Das Bundesamt für Verbraucherschutz und Lebensmittelsicherheit BVL veröffentlichte Ende 2024 eine interessante Pressemitteilung unter dem Titel «Hohe Acrylamidgehalte in Trockenobst».
Zusammenfassung: Es wurden 2023 252 Proben getrocknetes Steinobst (Aprikosen, Datteln, Pflaumen und Kirschen) untersucht. In 152 Proben wurden quantifizierbare Acrylamidgehalte festgestellt. In diesem Monitoring waren 99 Proben Aprikosen. 62 Aprikosenproben waren geschwefelt. Die Unterscheidung ist wichtig, weil die Schwefelung offensichtlich die Acrylamidbildung hemmt. Laut BVL waren die geschwefelten Aprikosen und die getrockneten Kirschen bezüglich Acrylamid vergleichbar unauffällig. Bei den meisten Proben der ungeschwefelten Aprikosen, den getrockneten Pflaumen und den Datteln hingegen ist Acrylamid nachweisbar.
Details aus dem BVL-Bericht zum Monitoring 2023:
3.4.2 Projekt 2: Projekt 2: Acrylamid in getrocknetem Steinobst
Hintergrund
Acrylamid bildet sich beim Erhitzen durch Reaktion von Zuckern wie Fruktose oder Glukose mit der Aminosäure Asparagin. Ein geringer Wassergehalt, wie er z. B. beim Trocknen von Obst entsteht, fördert diese Bildung. Untersuchungen in der Vergangenheit haben gezeigt, dass auch in getrocknetem Steinobst Acrylamid zu finden ist [Breitling-Utzmann: «Prozesskontaminante Acrylamid», Lebensmittelchemie 75, 185-216 (2021)]. Die Datenlage hierzu ist allerdings nach der Empfehlung (EU) 2019/1888 der Kommission zur Überwachung des Acrylamidgehaltes in bestimmten Lebensmitteln unzureichend. Im Anhang «Nicht erschöpfende Liste von auf den Acrylamidgehalt zu überwachenden Lebensmitteln» dieser Empfehlung sind unter anderem «getrocknete Früchte» aufgeführt. Im Rahmen dieses Projektes wurde daher getrocknetes Steinobst auf Acrylamid untersucht.

- **Übungsdaten**
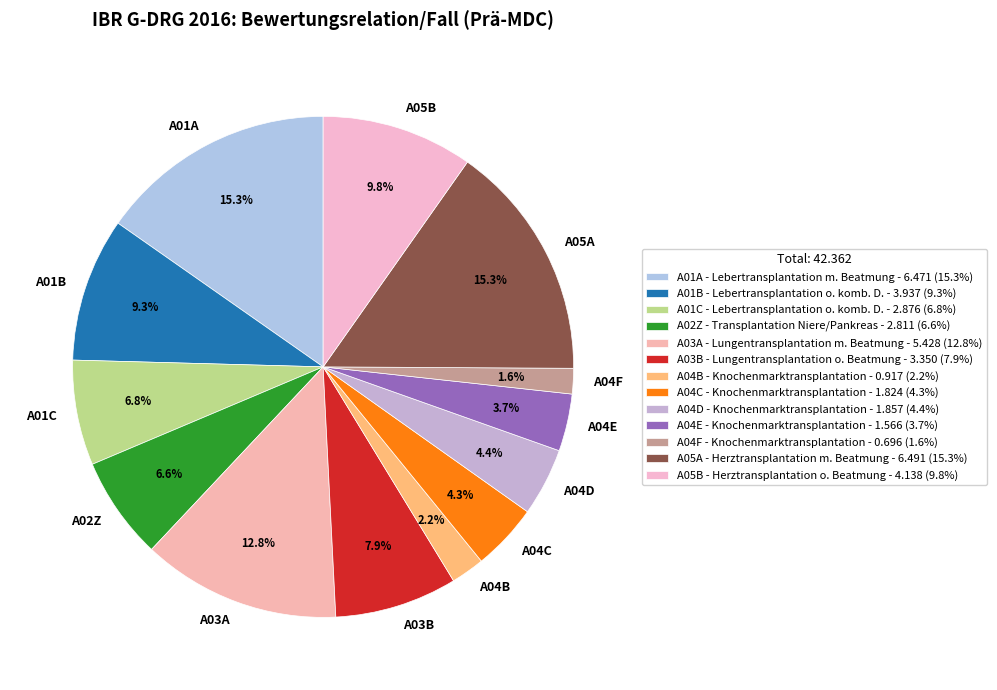

What percentage is the A04E slice, to the nearest percent?

4%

- **Aufgaben**
1. Warum ist es laut dem Text über Acrylamid in Trockenobst wichtig, geschwefelte und ungeschwefelte Aprikosen zu unterscheiden? Antworte in ein bis drei Sätzen.
2. Beantworte anhand des Textes über Acrylamid in Trockenobst:
(a) Wie viele Proben getrocknetes Steinobst wurden 2023 untersucht?
(b) Mit welcher Aminosäure reagieren Zucker beim Erhitzen zu Acrylamid?
(c) Welche Empfehlung der Kommission betrifft die Überwachung des Acrylamidgehaltes in bestimmten Lebensmitteln?
3. Schreibe bitte den Text über Acrylamid in Trockenobst nach seinem letzten Satz weiter.

- **Antworten in Reihenfolge**
1. Die Unterscheidung ist wichtig, weil die Schwefelung offensichtlich die Acrylamidbildung hemmt. Entsprechend waren die geschwefelten Aprikosen bezüglich Acrylamid unauffällig, während bei den meisten ungeschwefelten Aprikosenproben Acrylamid nachweisbar war.

2.
(a) 252 Proben.
(b) Mit Asparagin.
(c) Die Empfehlung (EU) 2019/1888.

3.
Ergebnisse
Es wurden 252 Proben getrocknetes Steinobst (Aprikosen, Pflaumen, Kirschen und Datteln) auf Acrylamid untersucht. Insgesamt war Acrylamid in 152 Proben quantifizierbar. Die Ergebnisse sind in der Tab. 3.33 dargestellt.
Beim Trocknen färben sich die orangefarbenen Aprikosen braun. Um dies zu verhindern und die orangene Farbe zu erhalten, werden diese geschwefelt. Von den 99 untersuchten Aprikosenproben waren 62 Proben geschwefelt und 36 Proben ungeschwefelt. Zu einer Probe lagen keine Angaben zur Schwefelung vor. Von den 62 Proben geschwefelten Aprikosen enthielten nur 8 Proben (13 %) quantifizierbare Mengen an Acrylamid, das 90. Perzentil lag bei 12,5 µg/kg und das Maximum bei 108 µg/kg. Die unbehandelten Aprikosen hingegen enthielten fast alle quantifizierbare Gehalte an Acrylamid (35 von 36 Proben). Das 90. Perzentil lag hier bei 212 µg/kg und das Maximum bei 559 µg/kg. Hier scheint sich die antioxidative Wirkung der Schwefelung auch auf die Acrylamidbildung auszuwirken.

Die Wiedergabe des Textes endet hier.